Zakup przez Ankarę nowego systemu obrony przeciwlotniczej to nie jest nowa sprawa. Nie od dziś wiadomo też, że Turcy zdecydowali się na rosyjskie rakiety S-400. O tej kwestii zrobiło się jednak znowu głośno, bo nie ma już wątpliwości, że od transakcji nie ma odwrotu, a elementy rosyjskiego systemu są już w Anatolii. Dlaczego ta sprawa jest tak ważna?
Cały problem sprowadza się do jednej kwestii -- Turcja należy do NATO, a Rosja nie. Oznacza to, że systemy S-400 nie będzie się dało zintegrować z systemami NATO, a gdyby to się udało, to znacznie zwiększyłoby wrażliwość Sojuszu na atak ze strony Rosji.
Amerykanie oczywiście woleliby widzieć w Turcji produkowane przez siebie Patrioty. Nie dość, że ładnie by współgrały z już zakupionym przez Turcję sprzętem, to jeszcze mieliby pewność, że nikt nie wykradnie danych o ich broni. Z rosyjskimi rakietami w Anatolii tej pewności nie mają. Z tego też powodu USA wstrzymują dostawy do Turcji myśliwców F-35, co dodatkowo psuje i tak już napięte w ostatnim czasie relacji na linii Ankara-Waszyngton -- i tu się robi afera.
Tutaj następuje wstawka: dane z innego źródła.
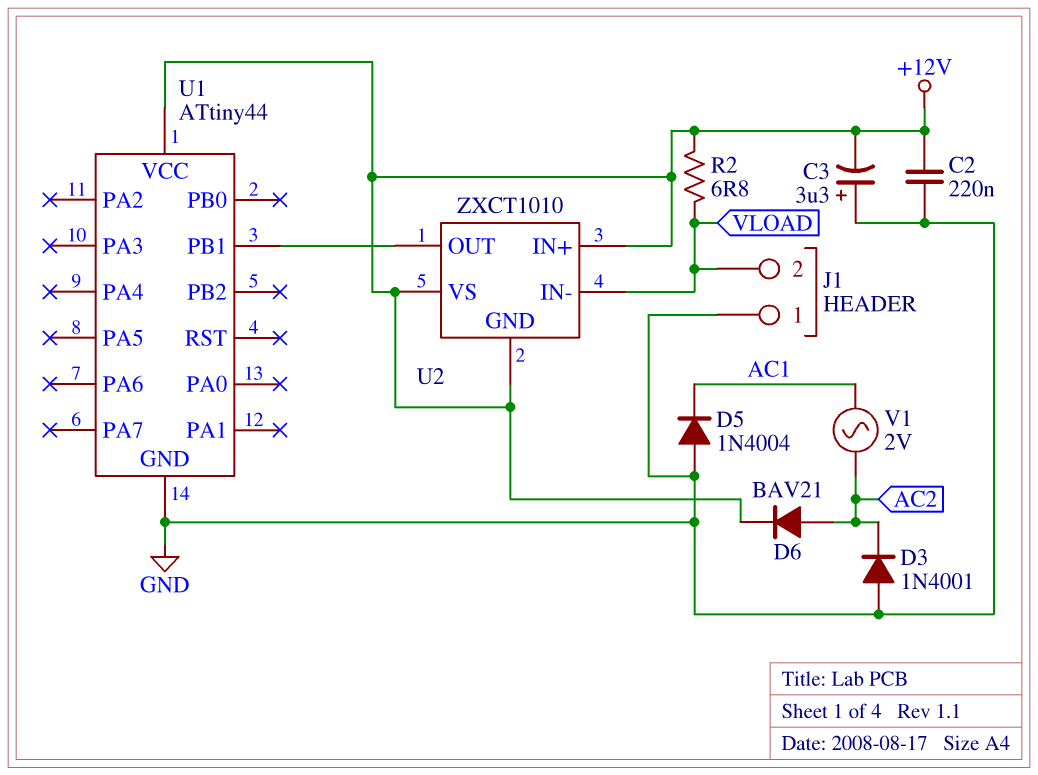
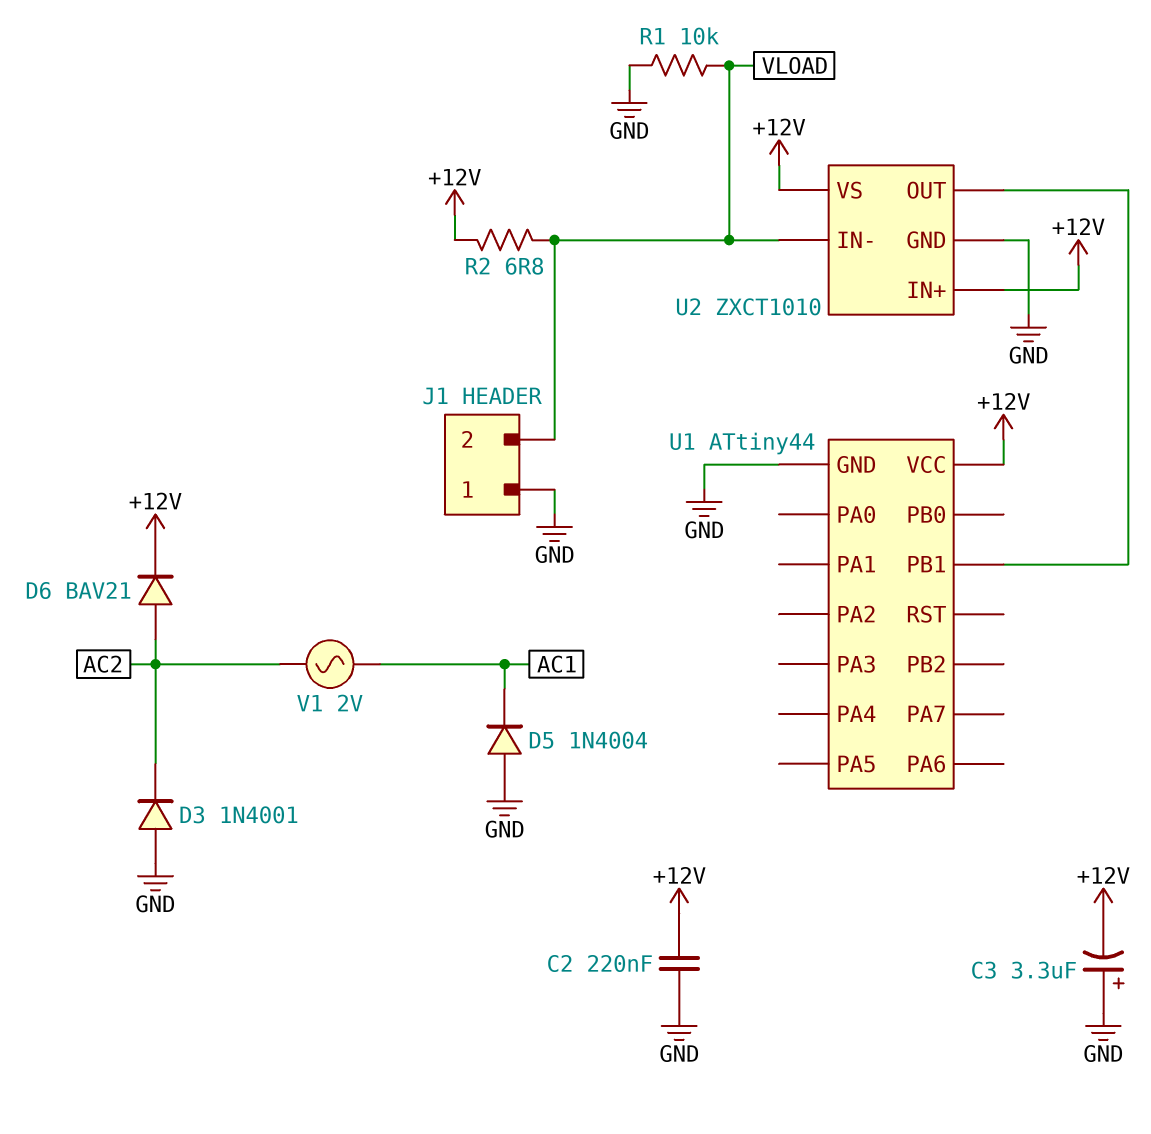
R1: none -> 10k (GND, VLOAD)
U2 pin GND: +12V -> GND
No dobra, ale zastanówmy się, po co właściwie Turkom niezintegrowane z systemami NATO rakiety przeciwlotnicze. Wygląda to tak, jakby Ankara bała się lotnictwa jednego z krajów należących do Sojuszu i próbowała się przed nim zabezpieczyć. Naturalnie Amerykanie mogą się czuć tym zaniepokojeni, bo może się wydawać, że Turcja szykuje się do jakiejś niespodziewanej zmiany sojuszu.
W kilku artykułach dowodziłem już, że powiązania gospodarcze Turcji z USA i Unią Europejską są tak silne, że żaden zwrot w polityce zagranicznej Ankary nie wydaje się prawdopodobny. To o co w takim razie chodzi? Najbardziej rozpowszechniona teoria mówi, że prezydent Erdogan faktycznie boi się lotnictwa jednego z krajów NATO -- lotnictwa Turcji.
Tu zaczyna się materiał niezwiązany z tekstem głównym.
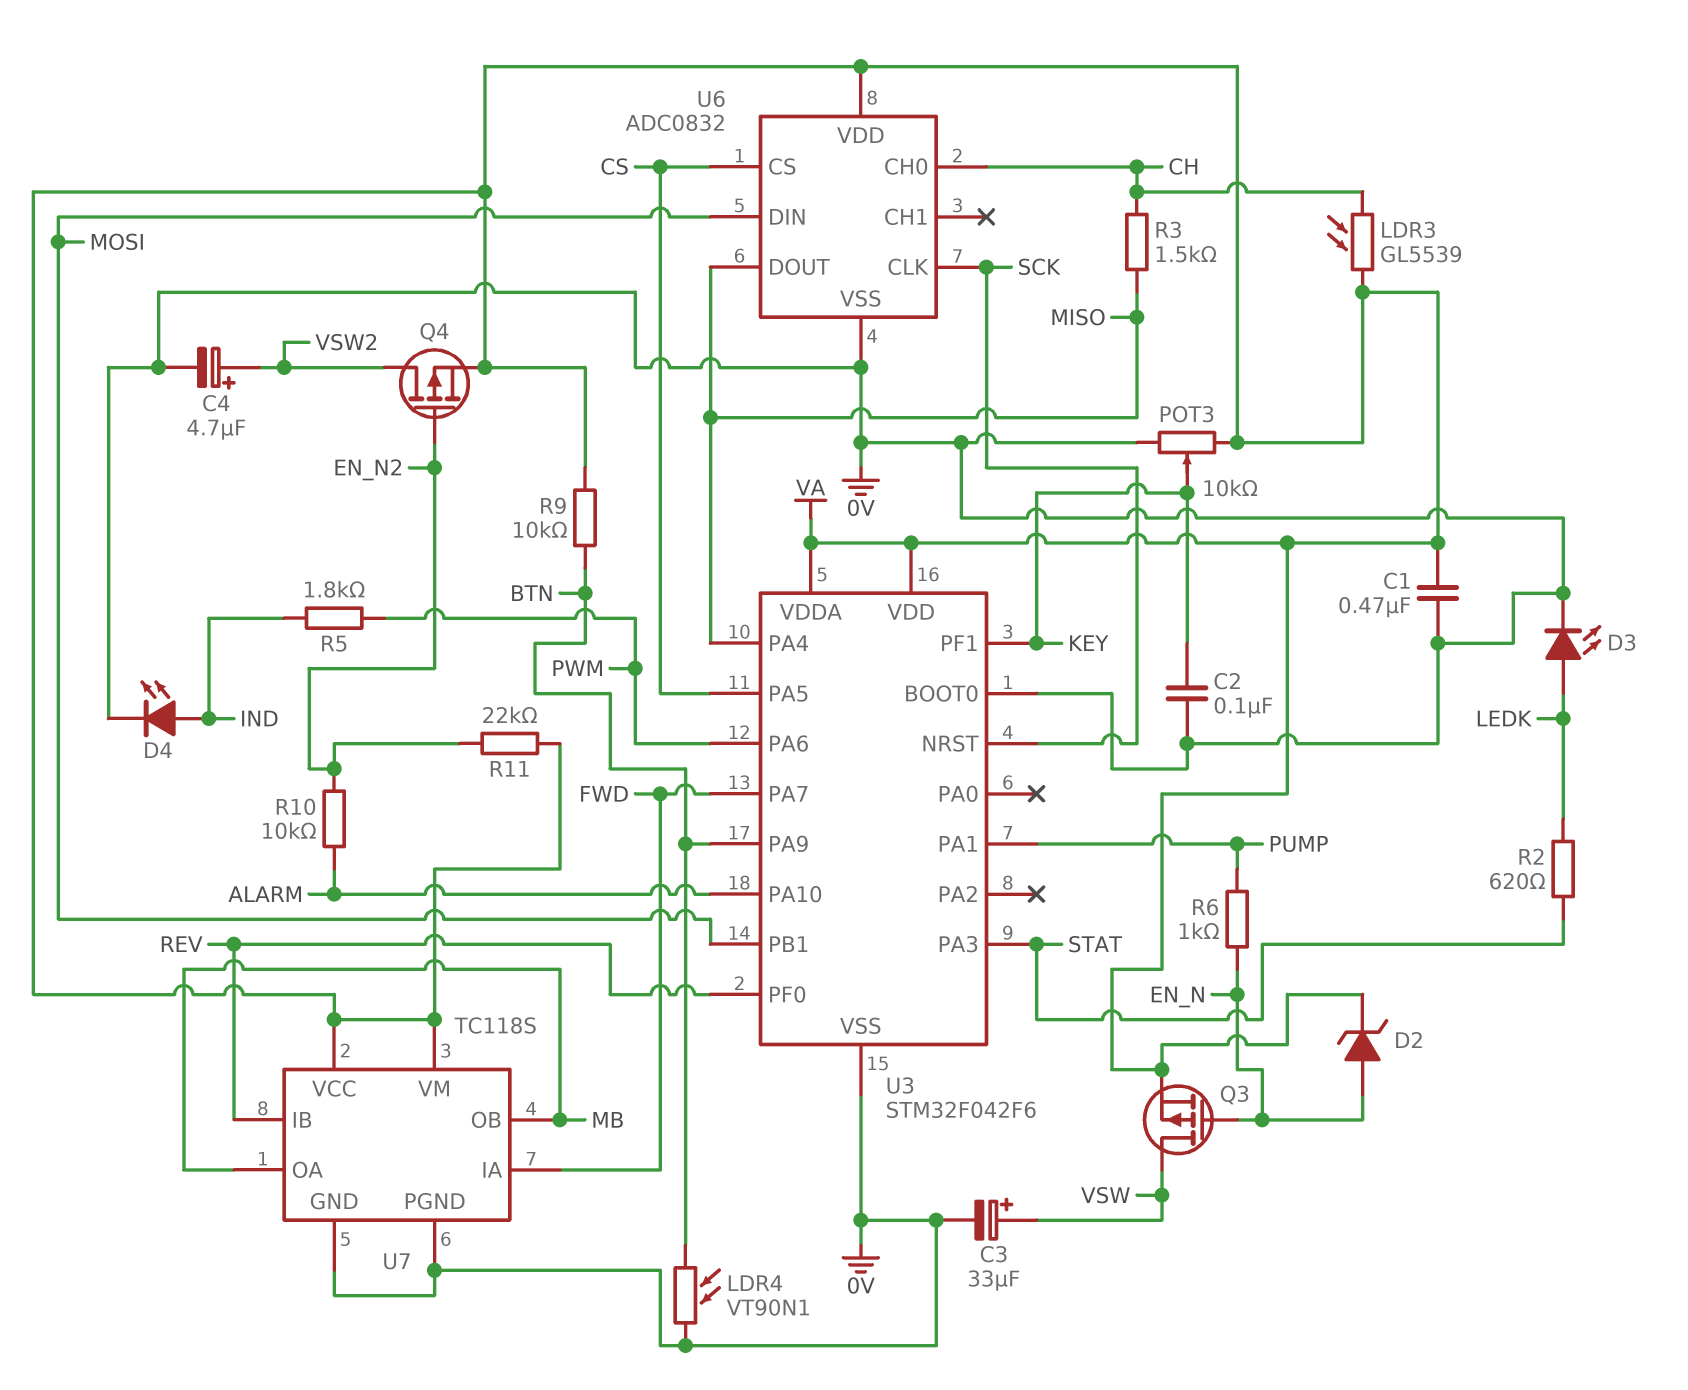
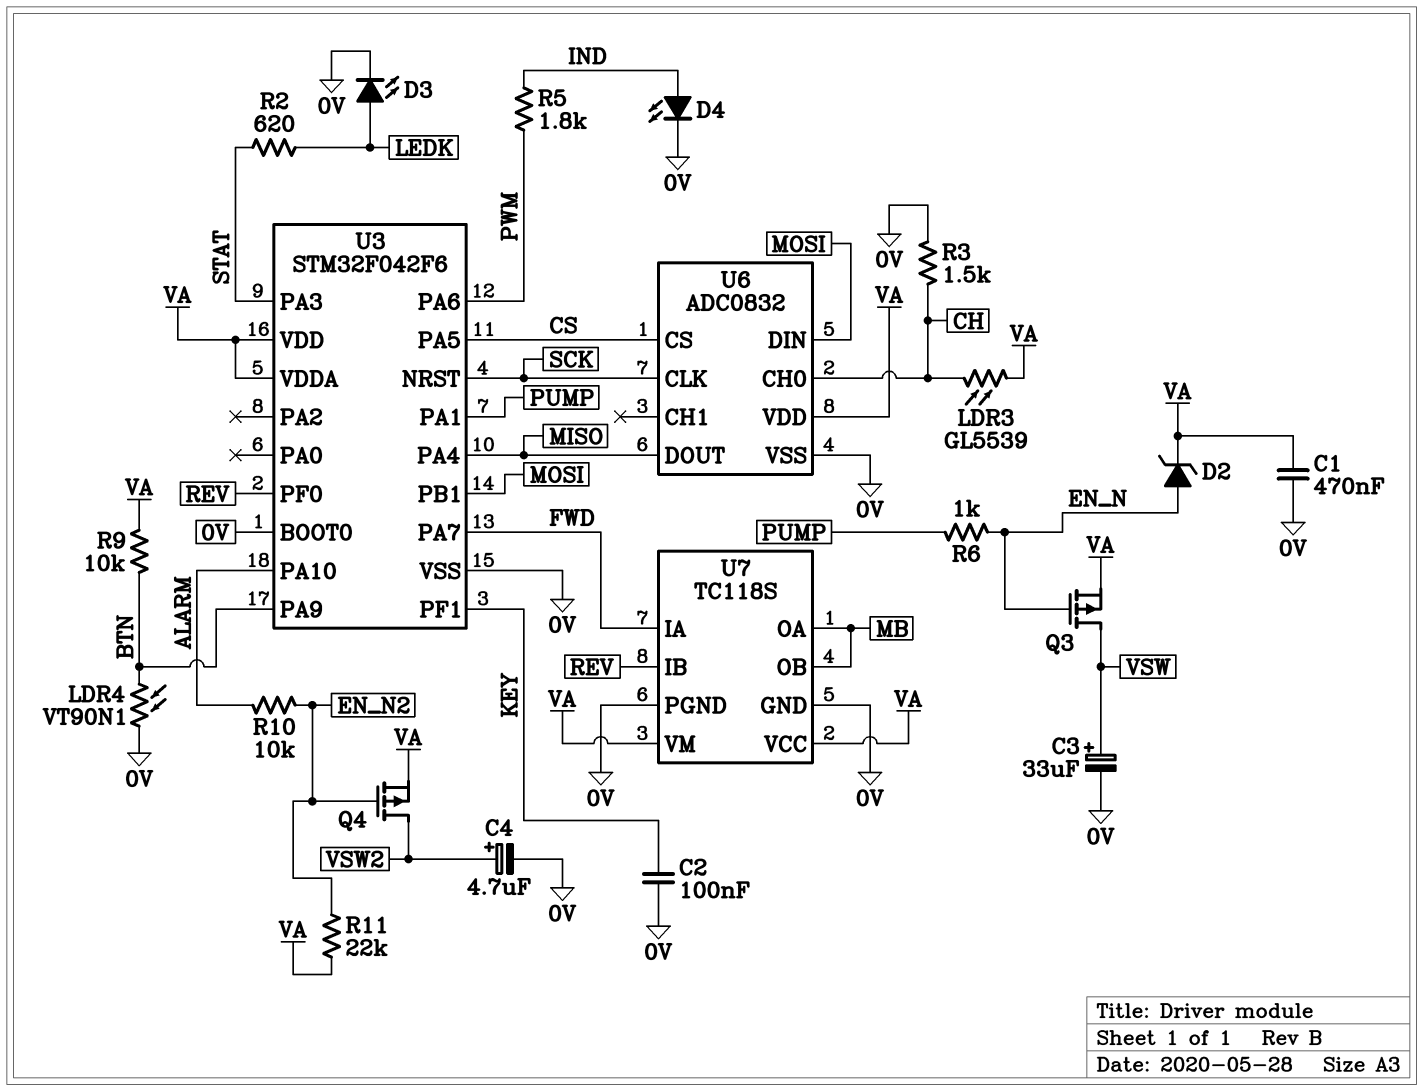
POT3: 10k (0V, VA, wiper KEY) -> none
R3: 1.5k (CH, MISO) -> 1.5k (0V, CH)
Akurat w tym tygodniu obchodziliśmy trzecią rocznicę zamachu stanu. Ogromną w nim rolę odegrały tureckie samoloty F-16, które królowały na niebie i przez długie godziny dawały przewagę puczystom, nawet wtedy kiedy lud, który wyszedł na ulice, już zajął czołgi. Gdyby wtedy wokół Ankary były rozstawione rosyjskie rakiety S-400, pucz z pewnością skończyłby się znacznie szybciej -- o ile w ogóle by się zaczął.
Ta teoria jest wygodna, ale nie jest jedyna. Inna mówi o problemie syryjskim. Północna część tego kraju jest kontrolowana przez Kurdów, co się Turkom z wielu względów nie podoba. USA są sojusznikami tych Kurdów, więc Ankara nie może liczyć na ich pomoc w rozwiązaniu tej kwestii. I tu pojawiać ma się Rosja -- być może zakup rakiet jest elementem większej umowy. Zobaczymy. W każdym razie warto mieć w najbliższych miesiącach oko na Syrię.